Forgotten Apples

By Elisabeth Mazzilli, WoW member

Elizabeth with her chainsaw

It seems like no Vermont woodland landscape is complete without the skeletons of old apple trees, either planted in forgotten pastures long filled in with a thousand saplings and teenage trees fighting for space, elbowing their way to the openings in the ever-shrinking canopy, or through happenstance as animals carried the fruit and seeds through the forests in their stomachs. One of my favorite landscapes that I find myself in so often is the abandoned orchards, old gnarly apple trees suffocating from their suckering and growth, with snapped limbs and old pruning marks. I do a lot of pruning for folks around this time of the year, and my favorite subject is these old forgotten apple trees, still full of vitality and fruit, but growing completely out of control.

I took a large pruning job this February that consisted of around 40 overgrown trees. They had been pruned probably about a decade previously, but the owner had simply decapitated every tree. I've never seen such methodical and precise damage done to every tree. But apples are resilient, and despite this savage, but oftentimes typical, approach to upward growth, each and every one had rallied and continued to grow in all directions, even upwards in defiance to the brutal method used to discourage such growth.

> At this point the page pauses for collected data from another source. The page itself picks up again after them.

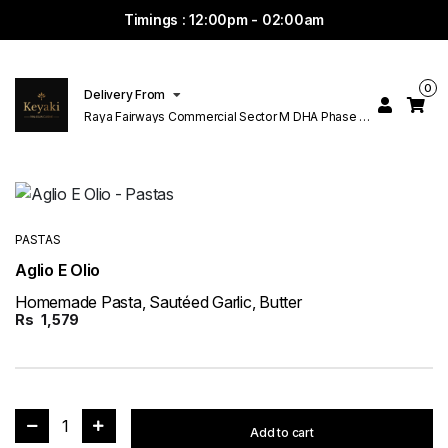
Timings : 12:00pm - 02:00am
0
Delivery From
Raya Fairways Commercial Sector M DHA Phase 6
Lahore
PASTAS
Aglio E Olio
Homemade Pasta, Sautéed Garlic, Butter
Rs
1,579
1
Add to cart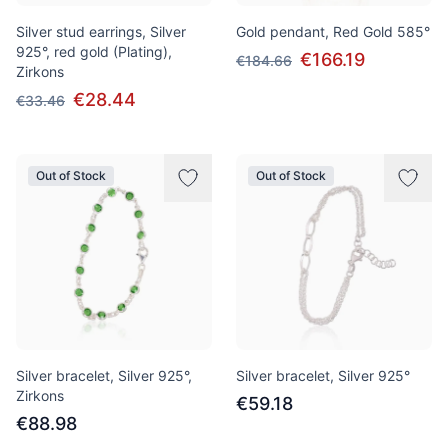
Silver stud earrings, Silver
Gold pendant, Red Gold 585°
925°, red gold (Plating),
€166.19
€184.66
Zirkons
€28.44
€33.46
Out of Stock
Out of Stock
Silver bracelet, Silver 925°,
Silver bracelet, Silver 925°
Zirkons
€59.18
€88.98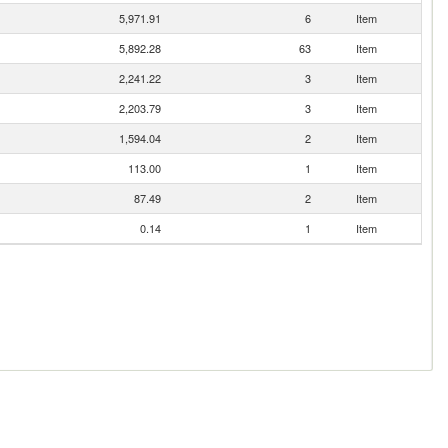
5,971.91
6
Item
5,892.28
63
Item
2,241.22
3
Item
2,203.79
3
Item
1,594.04
2
Item
113.00
1
Item
87.49
2
Item
0.14
1
Item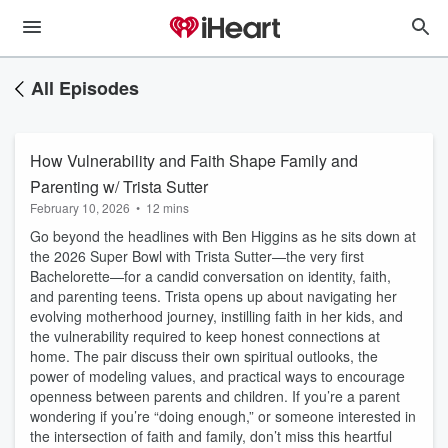
All Episodes
How Vulnerability and Faith Shape Family and
Parenting w/ Trista Sutter
February 10, 2026
•
12 mins
Go beyond the headlines with Ben Higgins as he sits down at
the 2026 Super Bowl with Trista Sutter—the very first
Bachelorette—for a candid conversation on identity, faith,
and parenting teens. Trista opens up about navigating her
evolving motherhood journey, instilling faith in her kids, and
the vulnerability required to keep honest connections at
home. The pair discuss their own spiritual outlooks, the
power of modeling values, and practical ways to encourage
openness between parents and children. If you’re a parent
wondering if you’re “doing enough,” or someone interested in
the intersection of faith and family, don’t miss this heartful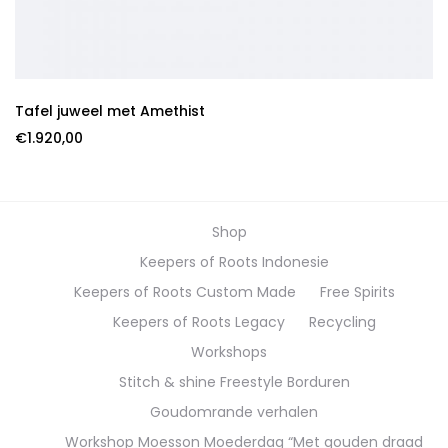
Tafel juweel met Amethist
€
1.920,00
Shop
Keepers of Roots Indonesie
Keepers of Roots Custom Made
Free Spirits
Keepers of Roots Legacy
Recycling
Workshops
Stitch & shine Freestyle Borduren
Goudomrande verhalen
Workshop Moesson Moederdag “Met gouden draad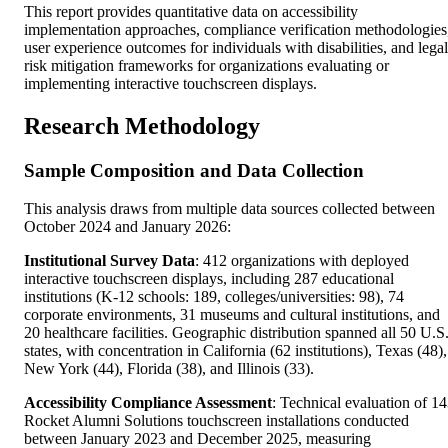
This report provides quantitative data on accessibility
implementation approaches, compliance verification methodologies
user experience outcomes for individuals with disabilities, and legal
risk mitigation frameworks for organizations evaluating or
implementing interactive touchscreen displays.
Research Methodology
Sample Composition and Data Collection
This analysis draws from multiple data sources collected between
October 2024 and January 2026:
Institutional Survey Data
: 412 organizations with deployed
interactive touchscreen displays, including 287 educational
institutions (K-12 schools: 189, colleges/universities: 98), 74
corporate environments, 31 museums and cultural institutions, and
20 healthcare facilities. Geographic distribution spanned all 50 U.S
states, with concentration in California (62 institutions), Texas (48),
New York (44), Florida (38), and Illinois (33).
Accessibility Compliance Assessment
: Technical evaluation of 1
Rocket Alumni Solutions touchscreen installations conducted
between January 2023 and December 2025, measuring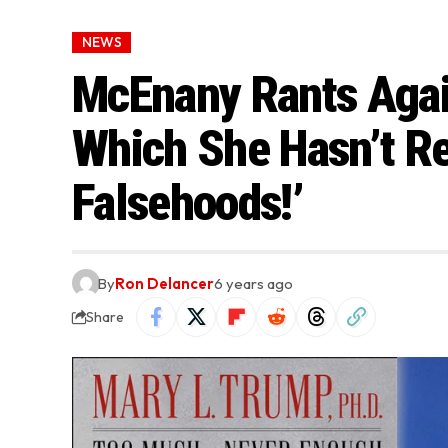
NEWS
McEnany Rants Agai
Which She Hasn’t Rea
Falsehoods!’
By
Ron Delancer
6 years ago
Share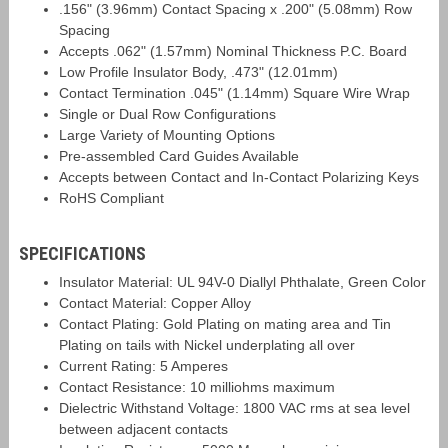
.156" (3.96mm) Contact Spacing x .200" (5.08mm) Row
Spacing
Accepts .062" (1.57mm) Nominal Thickness P.C. Board
Low Profile Insulator Body, .473" (12.01mm)
Contact Termination .045" (1.14mm) Square Wire Wrap
Single or Dual Row Configurations
Large Variety of Mounting Options
Pre-assembled Card Guides Available
Accepts between Contact and In-Contact Polarizing Keys
RoHS Compliant
SPECIFICATIONS
Insulator Material: UL 94V-0 Diallyl Phthalate, Green Color
Contact Material: Copper Alloy
Contact Plating: Gold Plating on mating area and Tin
Plating on tails with Nickel underplating all over
Current Rating: 5 Amperes
Contact Resistance: 10 milliohms maximum
Dielectric Withstand Voltage: 1800 VAC rms at sea level
between adjacent contacts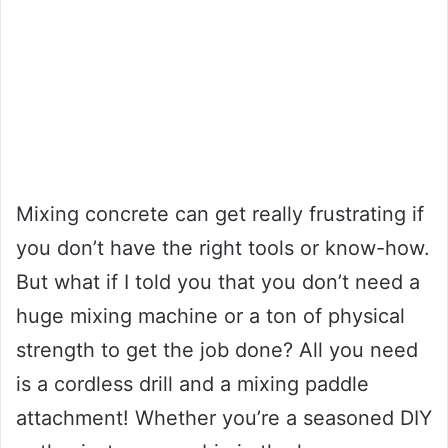
Mixing concrete can get really frustrating if
you don’t have the right tools or know-how.
But what if I told you that you don’t need a
huge mixing machine or a ton of physical
strength to get the job done? All you need
is a cordless drill and a mixing paddle
attachment! Whether you’re a seasoned DIY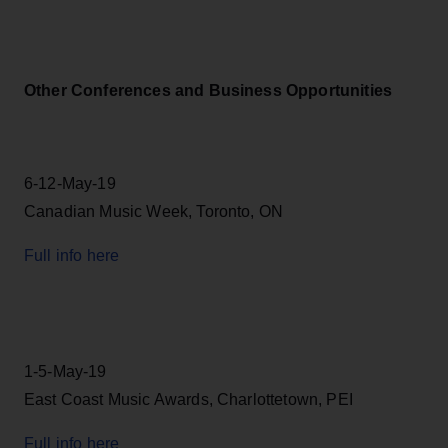
Other Conferences and Business Opportunities
6-12-May-19
Canadian Music Week, Toronto, ON
Full info here
1-5-May-19
East Coast Music Awards, Charlottetown, PEI
Full info here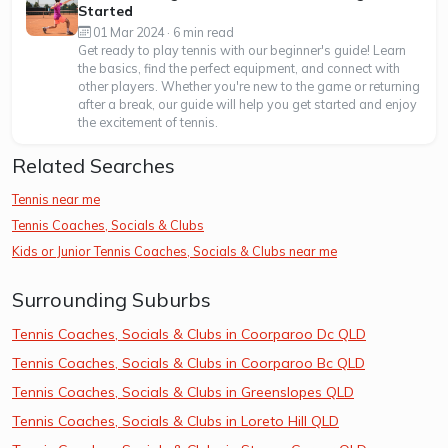
Started
01 Mar 2024 · 6 min read
Get ready to play tennis with our beginner's guide! Learn
the basics, find the perfect equipment, and connect with
other players. Whether you're new to the game or returning
after a break, our guide will help you get started and enjoy
the excitement of tennis.
Related Searches
Tennis near me
Tennis Coaches, Socials & Clubs
Kids or Junior Tennis Coaches, Socials & Clubs near me
Surrounding Suburbs
Tennis Coaches, Socials & Clubs in Coorparoo Dc QLD
Tennis Coaches, Socials & Clubs in Coorparoo Bc QLD
Tennis Coaches, Socials & Clubs in Greenslopes QLD
Tennis Coaches, Socials & Clubs in Loreto Hill QLD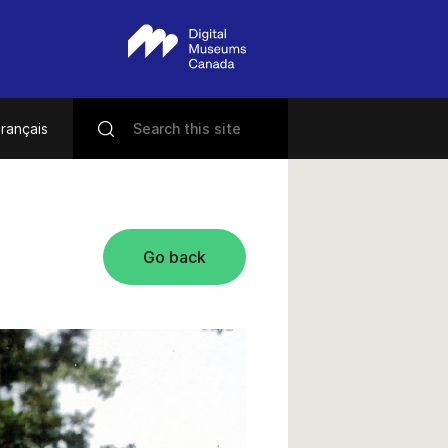
rançais
Go back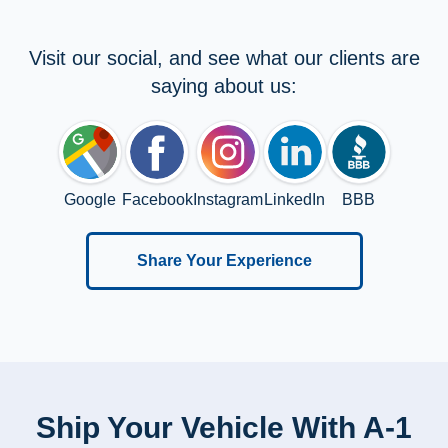
Visit our social, and see what our clients are
saying about us:
Google
Facebook
Instagram
LinkedIn
BBB
Share Your Experience
Ship Your Vehicle With A-1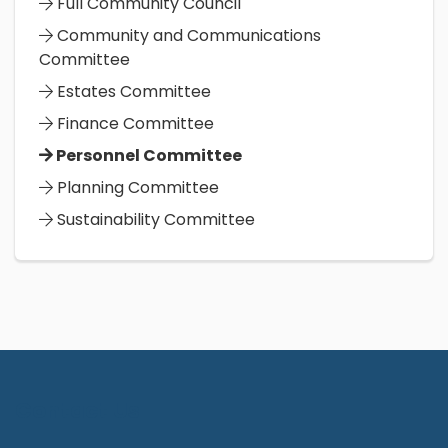
Full Community Council
Community and Communications
Committee
Estates Committee
Finance Committee
Personnel Committee
Planning Committee
Sustainability Committee
Contact Us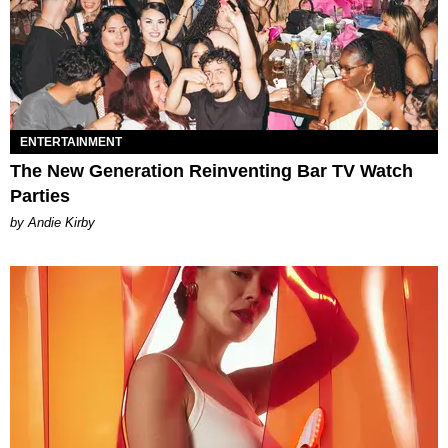
ENTERTAINMENT
The New Generation Reinventing Bar TV Watch
Parties
by Andie Kirby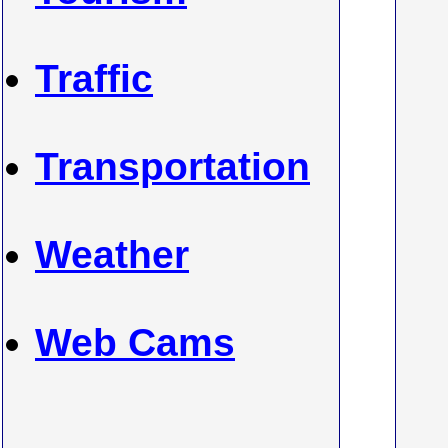
Traffic
Transportation
Weather
Web Cams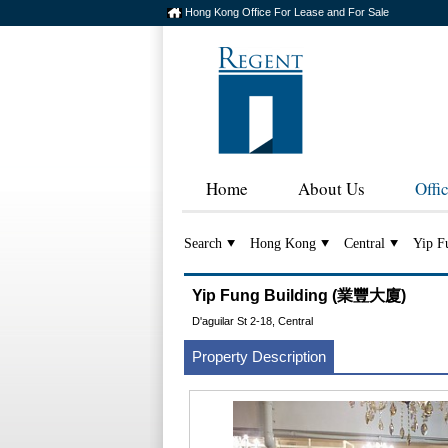
Hong Kong Office For Lease and For Sale
Home
About Us
Offi
Search
Hong Kong
Central
Yip F
Yip Fung Building (業豐大廈)
D'aguilar St 2-18, Central
Property Description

Apple tree that Elizabeth was pruning

This was the first year I found myself pruning completely alone without someone on the ground, and I was struck again by how dangerous and difficult the work is, moving through a tree with a variety of saws. Many of the suckers were easily the size of my upper arm and required careful and precise cutting to have them fall in the direction intended. I always try to climb above the branches I'm cutting, but sometimes the tree simply will not allow that kind of maneuverability. It's pretty easy to correct with a handsaw but when you're operating a chainsaw, it can occasionally be difficult to predict where the branch is going to fall, especially with how entangled these trees had become within themselves. In the course of the days that followed, I only had to take evasive action once, relying on my years of experience with pruning and quick senses to make the correct decision to bail when a cut went wrong.

Pruning gearDespite how much of a toll pruning takes on my body, with the constant climbing and running saw, it is some of the most satisfactory work I engage in. Opening up those old trees, cleaning up rot and dead limbs, creating lines of fruiting branches: it's almost as if you can hear the tree breathe a sigh of relief as the unwanted and unneeded weight drops away. I finished just before a particularly heavy wet snowstorm and when I visited the orchard a couple of days later, none of the apple trees had suffered any storm snap from the weight of the snow. 

I will continue to take pruning jobs as they are offered. Working with these old trees connects me to a past, a line of Vermonters who planted these trees for food, a host of animals who carried these seeds in their mouths and stomachs, unknowingly planting the forest apples we stumble across.